Corriere del Veneto (Vicenza e Bassano)
Zaia: «Banca del sangue dei malati Covid guariti» Curati i primi 12 pazienti
Terapia sperimentale all’ospedale di Padova Sono immuni il 4% dei sanitari e il 2% dei veneti Tamponi, possono prescriverli pure i medici di base
VENEZIA Sono saliti a dodici i pazienti tra i 50 e gli 80 anni ricoverati in Malattie Infettive, in Terapia sub-intensiva e in Terapia intensiva all’ospedale di Padova colpiti da coronavirus Covid-19 e curati con il «siero iperimmune», cioè con il plasma dei malati già guariti, ricco di anticorpi in grado di combattere l’infezione. Lo rivela il governatore Luca Zaia, che proprio alla luce del buon esito di questo inizio di sperimentazione ha deciso di creare una banca del sangue donato dagli ex infetti. «Il risultato della terapia sui primi 12 degenti trattati è incoraggiante e i relativi dati saranno inviati all’Istituto superiore di Sanità — rivela il presidente del Veneto —. Faccio ora appello ai pazienti guariti di donare volontariamente il sangue. Esorto i direttori generali delle Usl a raccogliere il plasma dei dimessi, pieno di anticorpi protettivi e in grado di durare due anni senza deteriorarsi, per costruire una banca del sangue. Non è uno spreco, ma una raccolta volontaria, richiamo tutti gli ex malati Covid al senso civico: la sanità veneta vi ha dato tanto, ora vi chiede il piccolo sacrificio di mettervi a disposizione di altre persone ammalate — aggiunge Zaia —. Vogliamo creare all’ospedale di Padova la più grande banca del sangue, la prima d’Italia. Noi guardiamo avanti e ci prepariamo al momento in cui questa terapia non sarà più sperimentale ma validata».
I potenziali donatori sono 3.600, ovvero i veneti contagiati dal Covid-19 e ricoverati, che ora stanno bene. Nel momento in cui decidessero di dare il loro sangue saranno sottoposti non a tradizionale prelievo bensì a plasmaferesi, trattamento che separa i globuli rossi dal plasma ed è in grado di «purificarlo» da componenti nocive, salvando quelle da trasfondere poi agli infetti, anticorpi in testa.
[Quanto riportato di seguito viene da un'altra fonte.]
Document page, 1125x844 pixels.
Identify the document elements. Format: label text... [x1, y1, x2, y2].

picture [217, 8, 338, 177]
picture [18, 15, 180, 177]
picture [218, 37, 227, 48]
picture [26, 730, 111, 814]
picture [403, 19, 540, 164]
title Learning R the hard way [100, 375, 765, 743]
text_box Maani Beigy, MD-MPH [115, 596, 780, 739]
E così si risponde anche a chi, come la scienziata Ilaria Capua, ha avanzato dubbi sull’utilizzo del siero iperimmune perché «la trasfusione di materiale biologico è sempre un po’ a rischio». «La plasmaferesi esiste da 30 anni, noi in Veneto ne facciamo 50 mila all’anno ai cronici — ricorda Zaia —. Se i miei clinici dicono che i pazienti migliorano con questa terapia io ho l’obbligo morale di andare fino in fondo. Cosa sarebbe avvenuto se avessimo ascoltato le indicazioni sui farmaci sperimentali di certi scienziati, che bollavano il Covid come semplice influenza? Per fortuna non li abbiamo ascoltati. Io mi fido di più di chi ha il paziente accanto e lo sta curando».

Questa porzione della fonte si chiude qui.